Performance Analysis of Directional Ultra-Dense Networks with Dynamic Spectrum Partition Strategy
Intercell interference coordination (ICIC) plays a significant role in strengthening ultra-dense network (UDN) downlink coverage. From a statistical average perspective, a user is primarily interfered by its adjacent base station (BS), especially the second nearest BS. By modeling BSs equipped with directional antennas as a Poisson point process (PPP), this paper proposes a dynamic spectrum resource allocation strategy mainly about users’ service BS and its nearest interference BS, where the subchannel assigned by the typical (served) user is interlaced from the channel simultaneously occupied by users within the effective radiation range of its second nearest BS. To fully explore this scheme for directional networks, we develop analytical expressions in terms of success probability and ergodic rate for the typical user based on the techniques of stochastic geometry, taking into account the fading of directional BS radiation angle.
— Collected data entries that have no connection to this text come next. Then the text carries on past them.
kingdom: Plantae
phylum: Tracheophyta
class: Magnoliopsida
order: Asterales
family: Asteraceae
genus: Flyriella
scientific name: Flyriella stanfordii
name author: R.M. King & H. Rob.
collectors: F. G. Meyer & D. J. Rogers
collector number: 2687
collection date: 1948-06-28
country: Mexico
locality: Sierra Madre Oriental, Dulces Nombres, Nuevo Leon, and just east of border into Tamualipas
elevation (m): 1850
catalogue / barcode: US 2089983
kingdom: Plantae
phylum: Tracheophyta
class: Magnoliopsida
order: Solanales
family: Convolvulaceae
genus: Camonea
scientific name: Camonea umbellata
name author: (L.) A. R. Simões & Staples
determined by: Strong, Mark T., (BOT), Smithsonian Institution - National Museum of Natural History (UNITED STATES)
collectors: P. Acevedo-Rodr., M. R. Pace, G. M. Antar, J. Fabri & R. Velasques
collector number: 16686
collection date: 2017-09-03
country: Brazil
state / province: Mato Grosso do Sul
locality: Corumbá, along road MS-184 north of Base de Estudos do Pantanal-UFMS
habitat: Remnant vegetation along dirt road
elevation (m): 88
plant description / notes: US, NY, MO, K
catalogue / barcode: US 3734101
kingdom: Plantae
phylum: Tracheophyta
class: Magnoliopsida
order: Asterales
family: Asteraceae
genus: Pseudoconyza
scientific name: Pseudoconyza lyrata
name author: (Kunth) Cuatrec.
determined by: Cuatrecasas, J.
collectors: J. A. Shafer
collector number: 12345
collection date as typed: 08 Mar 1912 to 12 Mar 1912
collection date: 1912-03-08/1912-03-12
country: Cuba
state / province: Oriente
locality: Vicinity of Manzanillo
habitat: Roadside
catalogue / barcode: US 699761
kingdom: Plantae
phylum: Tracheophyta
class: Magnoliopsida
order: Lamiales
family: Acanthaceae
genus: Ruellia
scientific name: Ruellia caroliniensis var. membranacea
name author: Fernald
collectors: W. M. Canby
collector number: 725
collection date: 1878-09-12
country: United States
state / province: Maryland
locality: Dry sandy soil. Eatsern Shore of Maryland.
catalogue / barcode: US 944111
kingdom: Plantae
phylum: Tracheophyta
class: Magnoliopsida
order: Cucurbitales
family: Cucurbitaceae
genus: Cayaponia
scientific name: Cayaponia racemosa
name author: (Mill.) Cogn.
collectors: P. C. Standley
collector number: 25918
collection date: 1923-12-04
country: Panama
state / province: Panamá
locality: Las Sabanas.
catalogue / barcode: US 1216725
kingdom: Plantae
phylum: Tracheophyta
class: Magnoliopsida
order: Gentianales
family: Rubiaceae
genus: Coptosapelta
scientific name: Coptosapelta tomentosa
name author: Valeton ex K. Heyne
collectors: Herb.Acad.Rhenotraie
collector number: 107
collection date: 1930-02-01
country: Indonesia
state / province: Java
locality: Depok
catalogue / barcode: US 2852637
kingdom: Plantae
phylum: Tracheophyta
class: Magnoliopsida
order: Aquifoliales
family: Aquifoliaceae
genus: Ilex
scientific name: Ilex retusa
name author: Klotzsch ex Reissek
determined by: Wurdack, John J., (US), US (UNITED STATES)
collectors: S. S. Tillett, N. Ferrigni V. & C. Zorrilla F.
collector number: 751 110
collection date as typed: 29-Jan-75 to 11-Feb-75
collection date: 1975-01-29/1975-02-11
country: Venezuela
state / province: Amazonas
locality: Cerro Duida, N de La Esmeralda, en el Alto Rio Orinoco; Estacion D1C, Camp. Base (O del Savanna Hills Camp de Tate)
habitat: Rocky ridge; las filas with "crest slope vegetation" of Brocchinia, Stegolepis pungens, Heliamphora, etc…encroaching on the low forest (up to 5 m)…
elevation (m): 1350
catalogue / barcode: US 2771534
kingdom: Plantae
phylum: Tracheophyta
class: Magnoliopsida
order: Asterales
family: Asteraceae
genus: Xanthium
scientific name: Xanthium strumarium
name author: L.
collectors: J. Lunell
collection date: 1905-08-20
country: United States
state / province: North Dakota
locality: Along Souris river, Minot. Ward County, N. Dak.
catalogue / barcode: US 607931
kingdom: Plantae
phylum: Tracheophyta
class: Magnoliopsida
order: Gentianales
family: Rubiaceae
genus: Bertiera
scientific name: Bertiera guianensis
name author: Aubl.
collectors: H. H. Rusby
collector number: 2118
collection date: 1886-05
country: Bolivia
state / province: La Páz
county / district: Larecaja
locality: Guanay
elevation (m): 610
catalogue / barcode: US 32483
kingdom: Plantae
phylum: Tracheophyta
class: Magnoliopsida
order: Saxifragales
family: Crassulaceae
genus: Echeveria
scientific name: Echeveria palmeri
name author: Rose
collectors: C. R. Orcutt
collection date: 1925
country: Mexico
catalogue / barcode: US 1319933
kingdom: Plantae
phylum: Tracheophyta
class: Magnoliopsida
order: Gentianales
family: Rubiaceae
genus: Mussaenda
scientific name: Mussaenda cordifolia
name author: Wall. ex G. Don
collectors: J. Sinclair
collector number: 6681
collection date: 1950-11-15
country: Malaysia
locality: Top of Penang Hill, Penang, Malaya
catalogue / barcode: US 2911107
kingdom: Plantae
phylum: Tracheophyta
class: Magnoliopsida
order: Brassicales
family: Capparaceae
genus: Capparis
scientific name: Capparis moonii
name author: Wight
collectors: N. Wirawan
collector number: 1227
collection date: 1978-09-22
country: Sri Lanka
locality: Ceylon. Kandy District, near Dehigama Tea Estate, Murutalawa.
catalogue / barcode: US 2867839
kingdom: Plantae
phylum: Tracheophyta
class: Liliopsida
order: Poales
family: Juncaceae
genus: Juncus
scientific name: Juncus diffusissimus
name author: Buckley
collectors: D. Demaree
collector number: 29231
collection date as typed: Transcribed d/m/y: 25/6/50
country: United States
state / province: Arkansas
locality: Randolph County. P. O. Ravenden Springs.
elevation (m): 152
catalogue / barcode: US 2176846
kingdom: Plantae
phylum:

Then, we derive the meta distribution of the signal-to-interference ratio (SIR) for capturing individual link performance changes of users. Simulations verify the correctness of numerical results, and it is revealed that this strategy is in favor of users alleviating interference from their second nearest BSs and the performance advantages of the proposed ICIC strategy are better than those of the traditional directional UDNs.